何福仁『候鳥-我城的一位作家』

西西のドキュメンタリー『候鳥』、Vimeoでの期間限定配信で鑑賞。2019年(?)製作。

ムソルグスキー展覧会の絵」に合わせて一曲ずつ彼女の人生を区切りながら、インタビューやアニメーションで織り成される。上海での幼年時代、家では広州話、外では上海語、授業は国語だったとか。日本占領期には親類を頼って浙江省疎開。二歳年上のお兄さんがインタビューに答えて上海時代の思い出を語っている。「これは冗談だけど」と前置きして、西西が小学校時代に教室で突き飛ばされて頭をぶつけ、十数針も縫う大怪我をしたが、「それでインスピレーションの窓が開いたんじゃないか」などと。西西は上海時代の家(疎開から帰って住んだ方)と土瓜湾の家を再現したレゴブロックの家を指しながら、「ここの窓から解放軍の入城を覗いていた」とか、すごい記憶力だ。お父さんは上海時代サッカーに熱中し、名審判として知られていたそうだ。彼女のサッカー好きは親子二世代にわたるものらしい。

西西と家族や文学仲間の座談、彼女自身のドールハウスや縫いぐるみに混じり、彼女の作品から作られた歌やアニメ、インスタレーション、劇、ダンス、オペラなども挟まれる。160分の長さを感じさせない。

死化粧師の女性を主人公にした「像我這樣的一個女子」は特にさまざまな形式に翻案され、チェコの劇場の依頼で作られた英語オペラまであるのには仰天。浪人劇場の舞台劇(2015第八屆臺北藝穗節で上演)は、主人公の内心のせめぎ合いを二人の女優が二言語で演じるもので、一人が広東語で希求を語ればもう一人が華語で冷や水を浴びせる。

土瓜湾で中学に通い、また教えていたのもすぐ近くの学校で、何年も歩いた道。新亞書院では牟宗三の講義を聴講した由。『我城』の主人公のモデルになった弟さんも出演、電話線の敷設工事をしていた若い頃の話になり、後年『我城』を読んだら自分の昔のことが細かく書いてあった、と。

お兄さんが麗的電視に務めていた関係で、フィルムを譲り受けてニュース映画に編集したり、8ミリ作品を作ったりしていたという。映画批評の基礎にはそうした創作経験もあったようだ。筆名で分析的な文章も書いたが、基本的には読者に親しみやすい子供のような視点で書いている。

教師時代は午後の部の担当だったため、午前中は兄の紹介でニュース翻訳の手伝いに行くうち、『真報』に映画コラムを書き、停刊後は『中国学生周報』に連載を移した。

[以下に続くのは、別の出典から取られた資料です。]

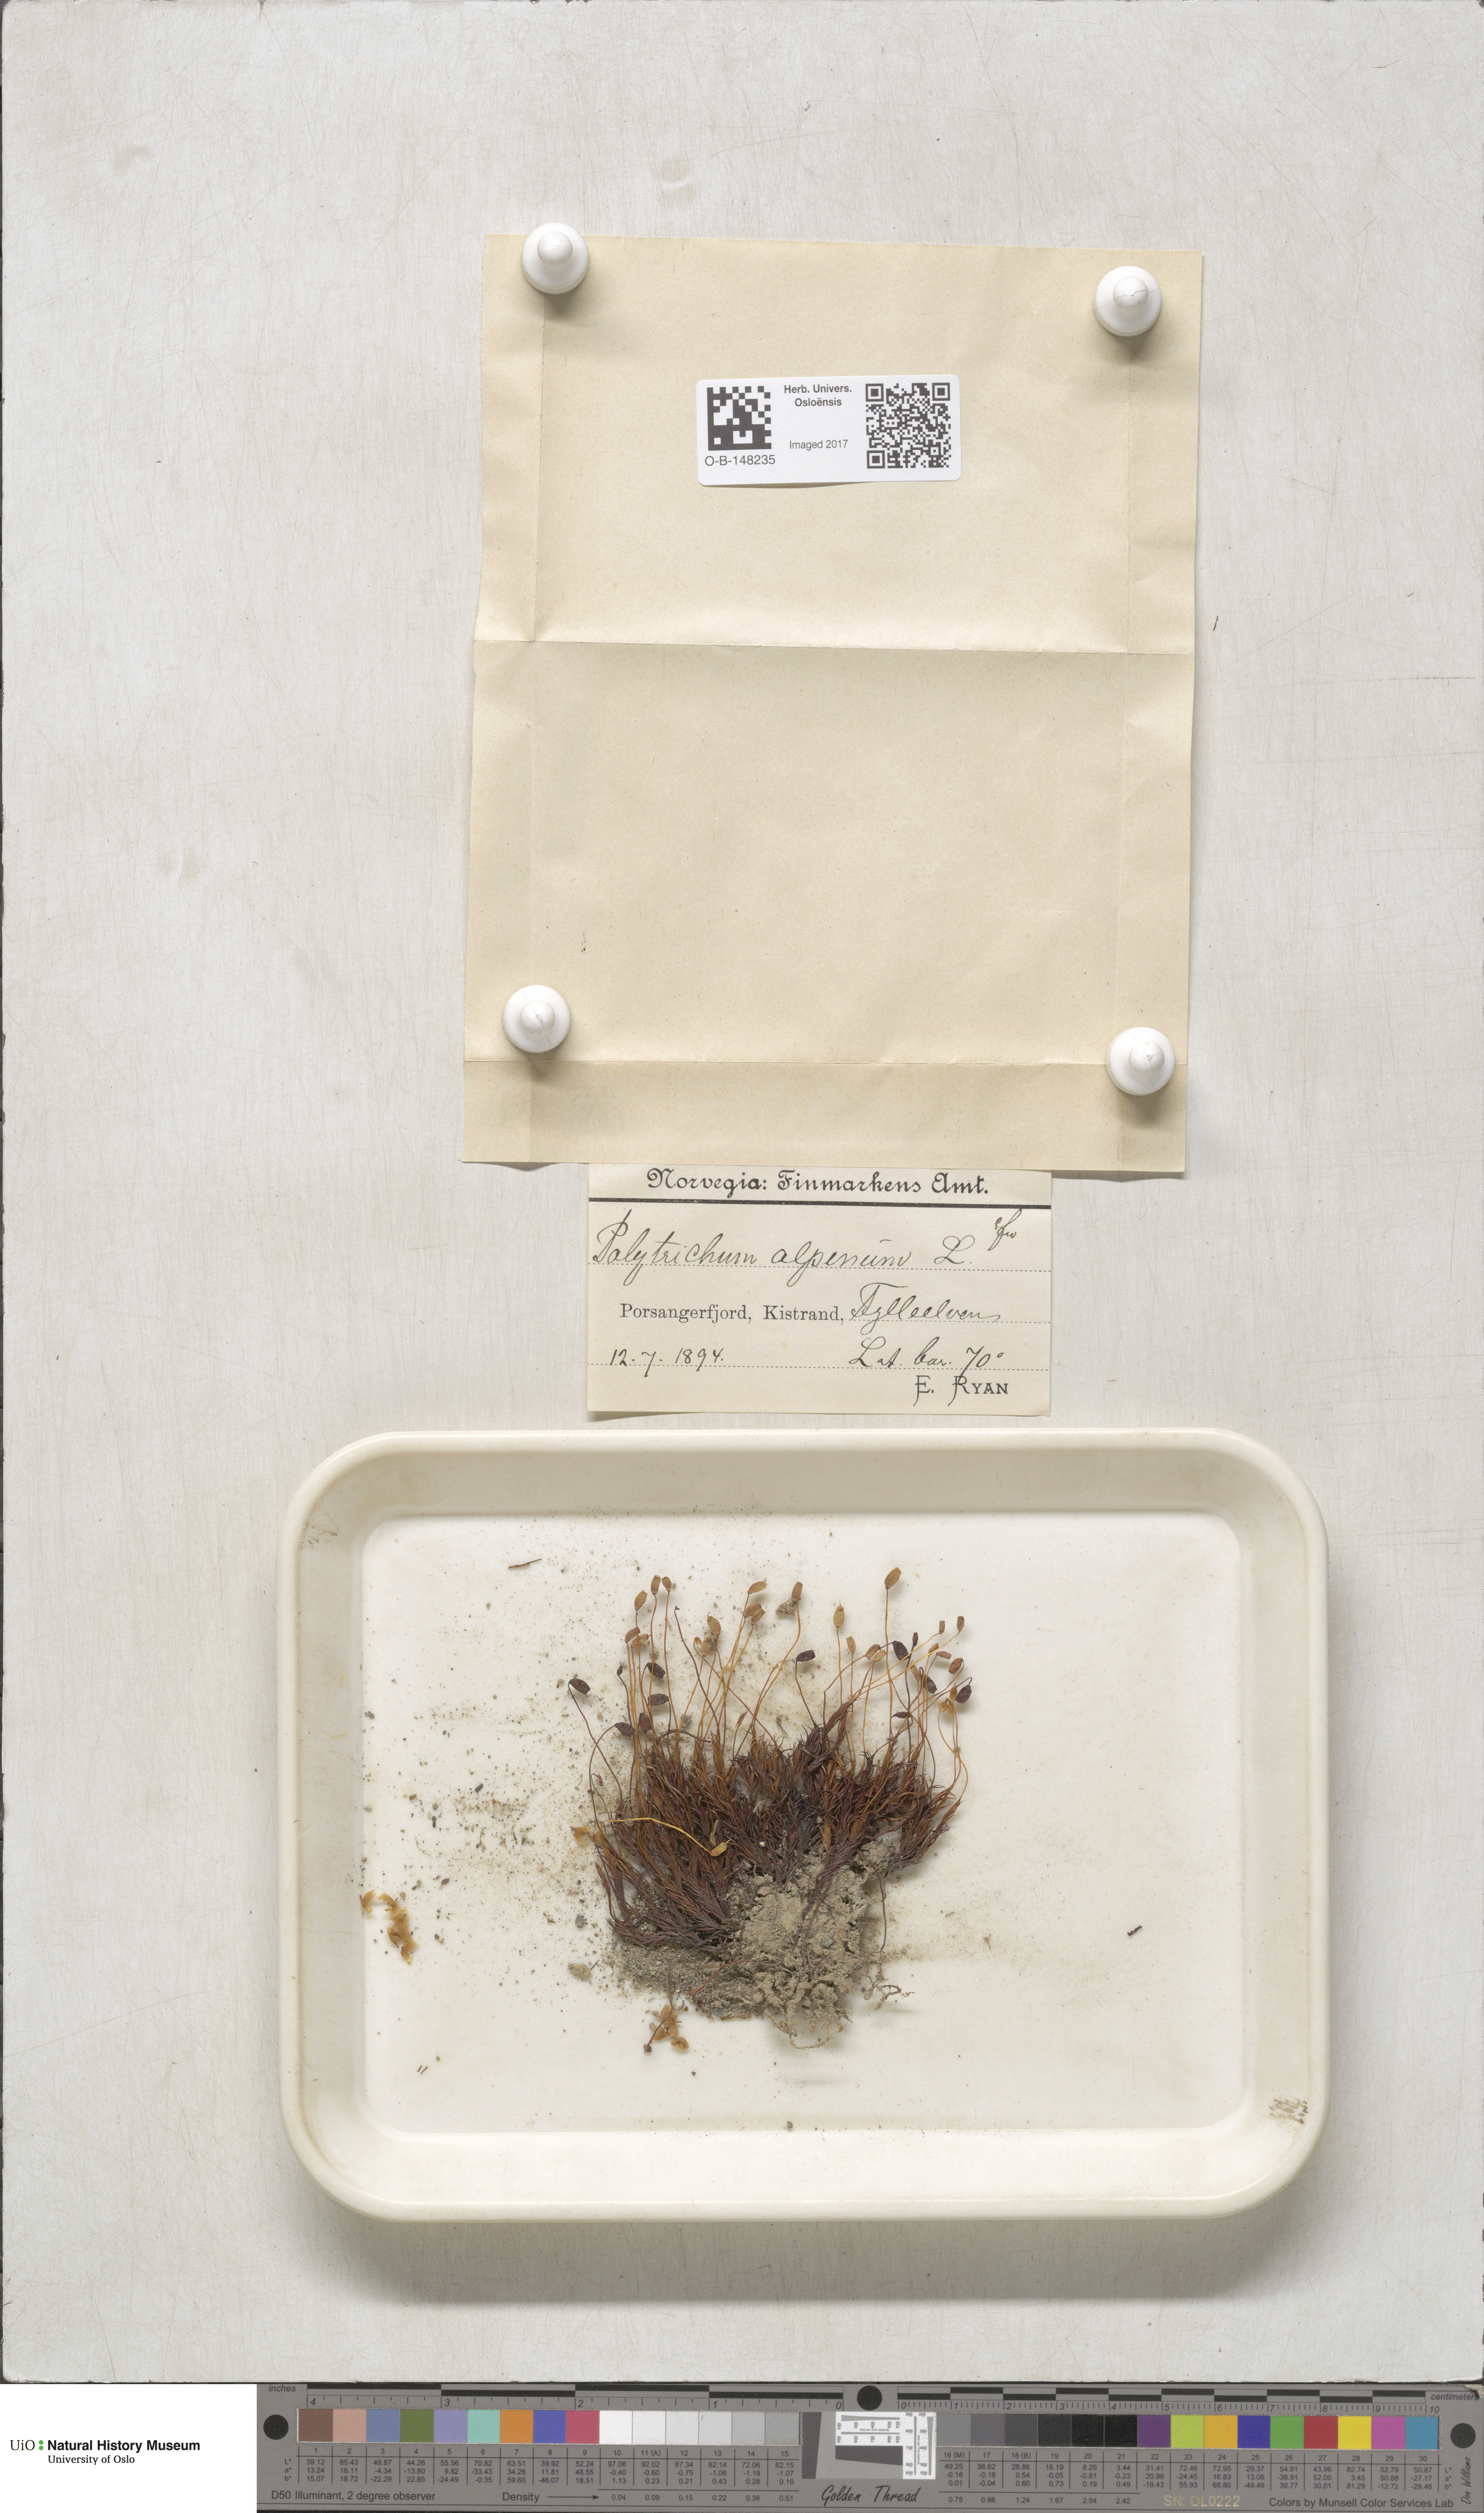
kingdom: Plantae
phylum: Bryophyta
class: Polytrichopsida
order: Polytrichales
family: Polytrichaceae
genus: Polytrichastrum
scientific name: Polytrichastrum alpinum
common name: Alpine haircap
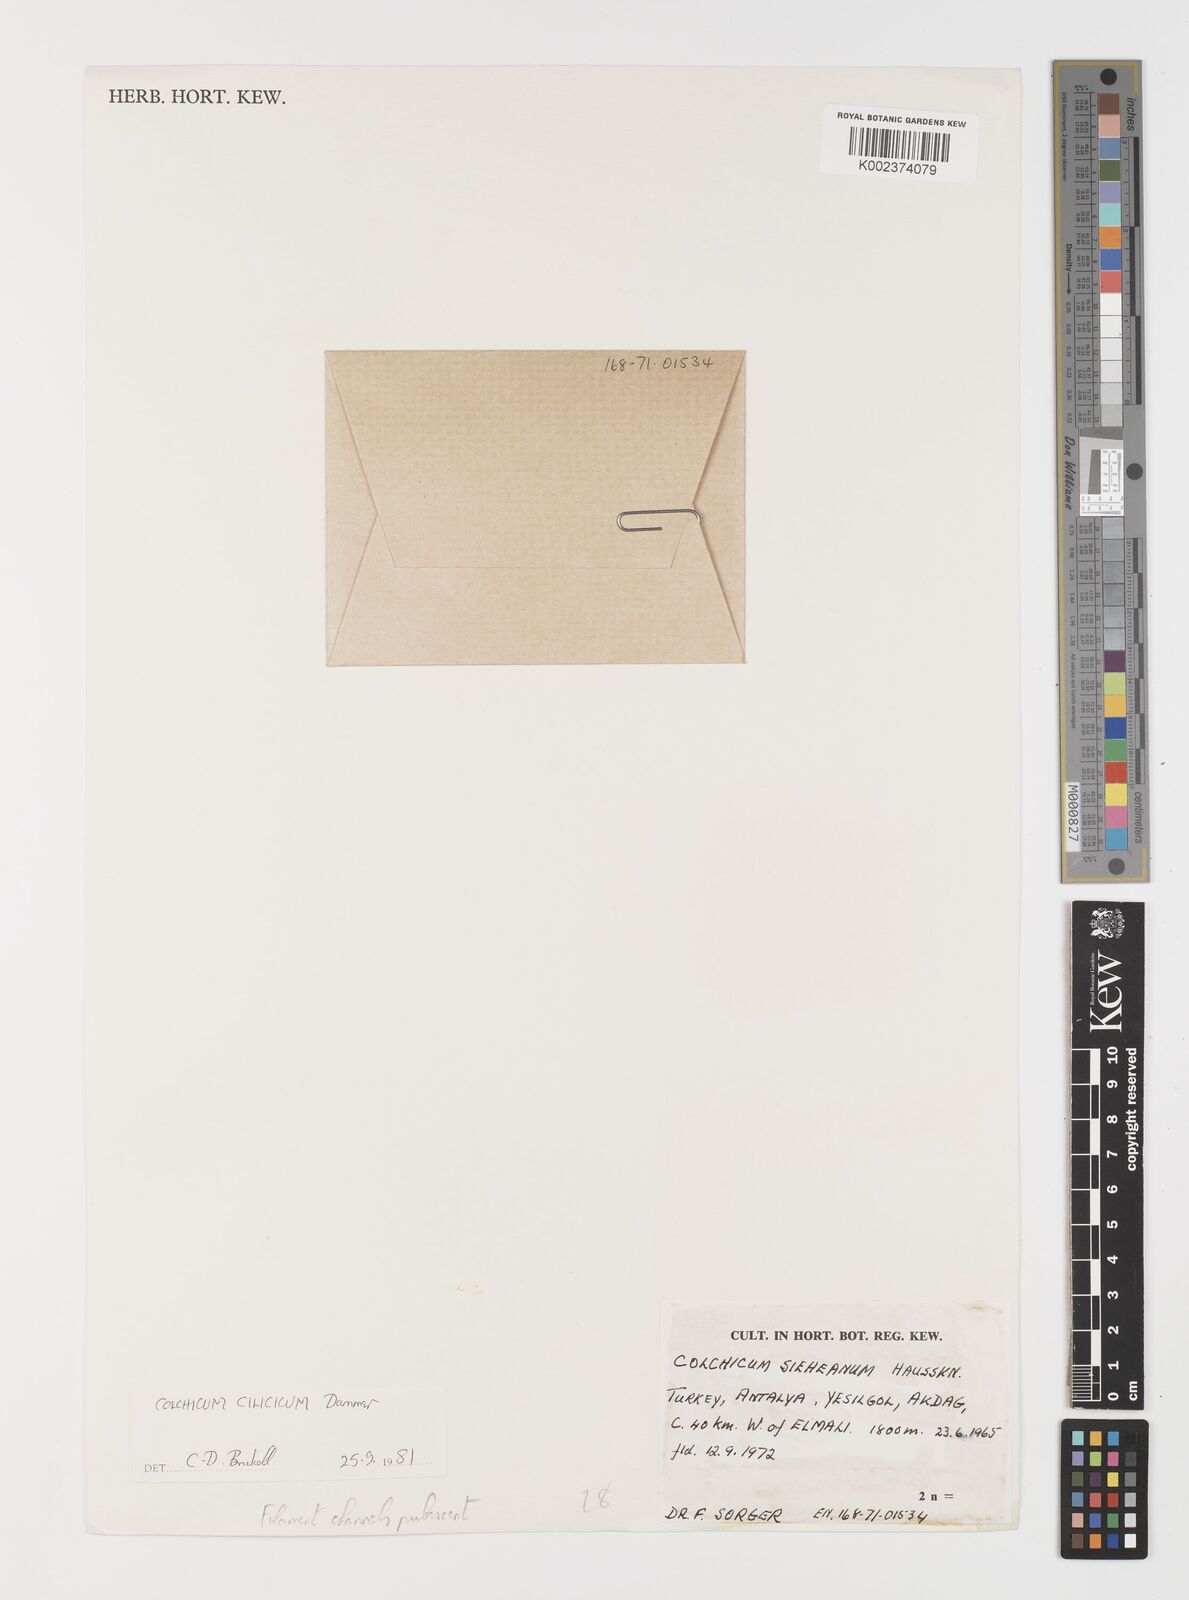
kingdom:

素葉出版社の時代から、瘂弦が西西の作品を気に入って洪範の社長に紹介、その縁で1970年には台湾でも出版されるようになった。出版人としての西西について特筆すべきは、八〇年代に現れた大陸の若手作家たちを台湾に紹介したこと。当時は大陸の文章を台湾で刊行するのも苦労があり、様々な手続きや審査のほか、原稿料の大陸への支払いのため、彼女は莫言ら当時の若手作家を訪ねて何度か現地に出向いたようだ。

手術後に右手の自由が利かなくなり、左手で原稿を書くようになる。それから熊や猿の縫いぐるみの制作を始め、ミシンの助けを借りて左手で縫ったという。2019年のニューマン華語文学賞オクラホマ大学での受賞式までがカメラに収められている。上海から香港への移住、そして大陸の編集者への取材で華語世界での受容を語り、米国で幕を閉じる構成。芸術家として「全身の使える力を最大限に使った」西西への、はなむけとなるフィルムだった。